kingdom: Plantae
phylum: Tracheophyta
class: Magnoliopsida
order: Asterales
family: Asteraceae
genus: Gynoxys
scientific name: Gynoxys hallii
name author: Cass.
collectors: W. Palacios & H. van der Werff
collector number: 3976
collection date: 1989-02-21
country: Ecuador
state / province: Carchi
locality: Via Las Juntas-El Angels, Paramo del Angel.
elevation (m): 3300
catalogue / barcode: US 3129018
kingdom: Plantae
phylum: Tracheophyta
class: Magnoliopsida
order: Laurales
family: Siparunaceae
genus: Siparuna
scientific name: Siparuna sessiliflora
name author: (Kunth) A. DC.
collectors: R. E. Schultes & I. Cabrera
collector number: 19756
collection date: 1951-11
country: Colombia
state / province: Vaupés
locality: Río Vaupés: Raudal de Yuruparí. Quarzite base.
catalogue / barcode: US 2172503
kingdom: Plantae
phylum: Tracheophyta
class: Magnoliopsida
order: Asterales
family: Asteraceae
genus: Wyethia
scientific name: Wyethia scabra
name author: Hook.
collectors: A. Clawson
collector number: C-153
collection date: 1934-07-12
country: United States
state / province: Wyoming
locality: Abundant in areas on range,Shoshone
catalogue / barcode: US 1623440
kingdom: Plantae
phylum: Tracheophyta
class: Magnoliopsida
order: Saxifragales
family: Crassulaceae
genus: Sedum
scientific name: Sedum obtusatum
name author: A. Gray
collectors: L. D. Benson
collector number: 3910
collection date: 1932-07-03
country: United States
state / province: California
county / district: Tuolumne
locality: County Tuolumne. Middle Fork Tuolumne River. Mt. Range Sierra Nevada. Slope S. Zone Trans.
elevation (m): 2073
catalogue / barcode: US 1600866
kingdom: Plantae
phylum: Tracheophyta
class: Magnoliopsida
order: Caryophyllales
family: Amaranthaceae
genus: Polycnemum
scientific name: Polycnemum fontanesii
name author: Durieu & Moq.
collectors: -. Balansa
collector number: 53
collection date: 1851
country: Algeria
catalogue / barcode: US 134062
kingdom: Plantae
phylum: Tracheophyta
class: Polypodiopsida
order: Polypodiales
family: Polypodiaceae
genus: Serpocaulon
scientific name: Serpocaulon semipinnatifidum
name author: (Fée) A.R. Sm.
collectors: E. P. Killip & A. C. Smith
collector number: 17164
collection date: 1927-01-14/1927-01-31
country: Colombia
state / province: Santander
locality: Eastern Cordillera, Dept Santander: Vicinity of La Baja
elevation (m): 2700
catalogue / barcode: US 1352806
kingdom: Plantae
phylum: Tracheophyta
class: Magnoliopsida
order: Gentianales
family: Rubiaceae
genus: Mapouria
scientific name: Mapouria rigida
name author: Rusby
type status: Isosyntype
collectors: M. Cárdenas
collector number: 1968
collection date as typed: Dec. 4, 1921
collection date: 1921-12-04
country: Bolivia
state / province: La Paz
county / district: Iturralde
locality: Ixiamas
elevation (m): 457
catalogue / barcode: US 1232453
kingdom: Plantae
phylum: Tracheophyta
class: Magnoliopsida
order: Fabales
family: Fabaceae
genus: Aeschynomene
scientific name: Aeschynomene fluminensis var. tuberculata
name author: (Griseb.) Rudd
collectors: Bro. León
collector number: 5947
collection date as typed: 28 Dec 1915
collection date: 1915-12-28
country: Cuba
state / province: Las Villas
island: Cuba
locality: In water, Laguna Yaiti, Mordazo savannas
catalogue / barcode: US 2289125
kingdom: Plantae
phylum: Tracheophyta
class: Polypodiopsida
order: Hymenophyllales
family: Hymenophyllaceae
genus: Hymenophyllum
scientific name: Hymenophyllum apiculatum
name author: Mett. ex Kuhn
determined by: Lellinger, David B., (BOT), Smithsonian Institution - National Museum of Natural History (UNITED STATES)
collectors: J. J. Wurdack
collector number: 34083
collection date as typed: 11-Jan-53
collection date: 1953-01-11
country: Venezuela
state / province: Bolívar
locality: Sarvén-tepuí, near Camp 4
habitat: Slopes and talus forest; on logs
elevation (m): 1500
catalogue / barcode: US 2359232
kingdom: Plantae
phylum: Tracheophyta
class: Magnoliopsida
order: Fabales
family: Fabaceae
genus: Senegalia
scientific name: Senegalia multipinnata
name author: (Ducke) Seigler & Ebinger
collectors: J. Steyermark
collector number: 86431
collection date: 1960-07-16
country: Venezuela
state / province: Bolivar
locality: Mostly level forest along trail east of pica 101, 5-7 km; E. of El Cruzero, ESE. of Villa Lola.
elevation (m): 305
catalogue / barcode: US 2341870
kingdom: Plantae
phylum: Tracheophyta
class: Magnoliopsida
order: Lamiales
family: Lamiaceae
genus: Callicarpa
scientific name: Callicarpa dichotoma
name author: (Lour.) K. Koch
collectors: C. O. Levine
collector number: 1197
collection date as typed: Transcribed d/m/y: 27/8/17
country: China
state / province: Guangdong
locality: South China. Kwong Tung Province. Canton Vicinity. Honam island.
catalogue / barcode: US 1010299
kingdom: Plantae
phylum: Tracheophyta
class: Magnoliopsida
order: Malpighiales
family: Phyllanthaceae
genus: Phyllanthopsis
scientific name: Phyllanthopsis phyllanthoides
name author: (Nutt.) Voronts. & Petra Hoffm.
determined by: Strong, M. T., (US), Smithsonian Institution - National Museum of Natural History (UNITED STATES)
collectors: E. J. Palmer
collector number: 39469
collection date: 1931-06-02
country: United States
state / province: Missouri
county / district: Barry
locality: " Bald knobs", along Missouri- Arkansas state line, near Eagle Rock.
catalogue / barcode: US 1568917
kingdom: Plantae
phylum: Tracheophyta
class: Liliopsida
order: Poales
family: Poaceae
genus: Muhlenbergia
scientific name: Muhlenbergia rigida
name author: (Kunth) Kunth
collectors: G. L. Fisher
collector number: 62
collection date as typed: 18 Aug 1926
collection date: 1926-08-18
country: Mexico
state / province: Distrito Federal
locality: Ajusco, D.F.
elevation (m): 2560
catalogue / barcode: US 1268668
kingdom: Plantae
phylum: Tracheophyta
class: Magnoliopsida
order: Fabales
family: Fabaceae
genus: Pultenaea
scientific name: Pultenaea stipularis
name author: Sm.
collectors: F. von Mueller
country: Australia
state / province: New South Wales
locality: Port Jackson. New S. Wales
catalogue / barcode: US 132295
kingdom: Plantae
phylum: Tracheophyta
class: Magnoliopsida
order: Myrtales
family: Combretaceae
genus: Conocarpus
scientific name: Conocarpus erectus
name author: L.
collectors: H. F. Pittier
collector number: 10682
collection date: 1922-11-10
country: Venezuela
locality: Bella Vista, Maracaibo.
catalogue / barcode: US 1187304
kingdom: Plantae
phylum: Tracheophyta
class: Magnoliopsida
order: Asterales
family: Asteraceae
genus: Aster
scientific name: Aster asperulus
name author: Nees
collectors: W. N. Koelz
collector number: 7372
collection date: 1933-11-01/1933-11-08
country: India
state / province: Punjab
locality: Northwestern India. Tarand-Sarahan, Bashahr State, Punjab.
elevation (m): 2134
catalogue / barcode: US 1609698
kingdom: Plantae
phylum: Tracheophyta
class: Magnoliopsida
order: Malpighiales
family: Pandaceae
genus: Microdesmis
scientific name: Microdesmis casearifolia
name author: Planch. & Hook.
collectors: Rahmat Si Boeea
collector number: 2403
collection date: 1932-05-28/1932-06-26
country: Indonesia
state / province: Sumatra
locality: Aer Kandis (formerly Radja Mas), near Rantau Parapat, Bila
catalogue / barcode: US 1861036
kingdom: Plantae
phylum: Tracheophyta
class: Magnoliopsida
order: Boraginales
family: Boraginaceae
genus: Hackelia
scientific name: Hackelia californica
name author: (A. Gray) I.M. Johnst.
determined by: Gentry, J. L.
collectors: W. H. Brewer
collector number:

## WHAT YOU ARE ASKED TO DO
Rewrite the entries from the line containing "elevation (m): 3300" down through the line containing "collectors: A. Clawson", replacing "scientific name" with "taxon name" throughout and leaving everything else unchanged.

## RESPONSE TO THE TASK
elevation (m): 3300
catalogue / barcode: US 3129018
kingdom: Plantae
phylum: Tracheophyta
class: Magnoliopsida
order: Laurales
family: Siparunaceae
genus: Siparuna
taxon name: Siparuna sessiliflora
name author: (Kunth) A. DC.
collectors: R. E. Schultes & I. Cabrera
collector number: 19756
collection date: 1951-11
country: Colombia
state / province: Vaupés
locality: Río Vaupés: Raudal de Yuruparí. Quarzite base.
catalogue / barcode: US 2172503
kingdom: Plantae
phylum: Tracheophyta
class: Magnoliopsida
order: Asterales
family: Asteraceae
genus: Wyethia
taxon name: Wyethia scabra
name author: Hook.
collectors: A. Clawson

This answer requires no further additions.